Reboot required for countering State Capture

by | Jan 21, 2020 | General, State Capture Commission | 0 comments

By Paul Hoffmann*

In the midst of the maelstrom of evidence tumbling out of the ANC’s dirty linen basket at the State Capture Commission (SCC), albeit sullied by “stalingrading” and apparent errors in the SCC’s stuttering administration, it is timely to step back and consider the trajectory of the SCC and the country. The SCC has implicitly rejected entreaties that it publish an interim report and is unlikely to report finally before next year. That may be too late if the credible prognostications of the obviously well-qualified and superbly informed, but anonymous, “Professor” Balthazar are considered. The “professor” believes that constitutionalism is done for in SA if our trajectory is not changed for the better this year.

Paul Hoffman Accountability Now
Paul Hoffman

Countering State Capture effectively and efficiently is vital to the survival of constitutional democracy under the rule of law in SA. State Capture threatens the success of our developmental state that aspires to put in place governance that respects human dignity, promotes the achievement of equality and ensures the enjoyment of the various freedoms guaranteed to all in our Bill of Rights. Healthy transformative measures are needed to bring about that happy state, openly, accountably and responsively. While the spectre of State Capture lingers and the consequences of efforts at capture remain unaddressed, the future success of the country remains in jeopardy.

State capture is a term that was devised to describe the repurposing of governance in Russia so as to serve the agendas of the oligarchs who filled the power vacuum after the USSR was disbanded. A common definition is:

State capture is a type of systemic political corruption in which private interests significantly influence a state’s decision-making processes to their own advantage.
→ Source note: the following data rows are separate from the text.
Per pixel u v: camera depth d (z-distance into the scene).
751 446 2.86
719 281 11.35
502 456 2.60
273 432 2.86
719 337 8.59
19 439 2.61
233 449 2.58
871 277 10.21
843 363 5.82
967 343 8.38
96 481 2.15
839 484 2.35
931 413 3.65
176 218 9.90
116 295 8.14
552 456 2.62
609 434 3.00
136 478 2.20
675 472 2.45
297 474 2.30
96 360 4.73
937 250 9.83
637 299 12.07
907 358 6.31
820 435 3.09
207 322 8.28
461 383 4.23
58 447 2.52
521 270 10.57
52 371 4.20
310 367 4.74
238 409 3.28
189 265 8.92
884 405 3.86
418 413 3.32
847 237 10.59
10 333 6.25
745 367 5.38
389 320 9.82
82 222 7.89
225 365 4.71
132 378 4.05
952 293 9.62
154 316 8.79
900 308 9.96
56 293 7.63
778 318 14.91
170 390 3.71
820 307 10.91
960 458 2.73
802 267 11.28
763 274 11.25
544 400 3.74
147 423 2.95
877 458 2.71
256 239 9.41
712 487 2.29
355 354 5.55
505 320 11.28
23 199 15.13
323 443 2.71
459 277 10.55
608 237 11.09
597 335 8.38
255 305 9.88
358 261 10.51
While it is stoutly disputed that the Zuma, Gupta and Watson families were involved in the capture of the SA state, the repurposing of governance to serve the interests of the ANC is surely proven and needs to be addressed. Examples abound. As Stephen Grootes has observed:

“The electricity crisis is entirely the fault of the ANC, no one else. For the moment it appears, there is still no strong enough desire to fix it. If that doesn’t change soonest, life in South Africa will turn dramatically worse.”

It is well-documented that Hitachi, which partnered illegally with the ANC to tender for the building of Eskom’s gigantic boilers at the Medupi power station, has been heavily fined in the USA for doing so. The ANC made billions of rand on the deal, funds that would come in handy for keeping the lights on now, but the ANC makes no effort to “pay back the money” and continues to enjoy complete impunity. The Hitachi Power Africa deal, in which the ANC participated via its investment entity, Chancellor House, has received no public scrutiny at the SCC.

Andrew Feinstein, a former ANC MP, has credibly revealed that the 1999 ANC election campaign was funded in part by the proceeds of the ill-starred arms deals that the ANC government negotiated with various European arms dealers. He was precluded from giving evidence at the Seriti commission of inquiry and his evidence has not featured yet at the SCC. Using ill-gotten public money to fund an election campaign of a private political party is a prime example of state capture. The exculpatory findings of the Seriti Commission have been set aside on judicial review, very properly so, but both the state and the SCC remain passive in the face of this development.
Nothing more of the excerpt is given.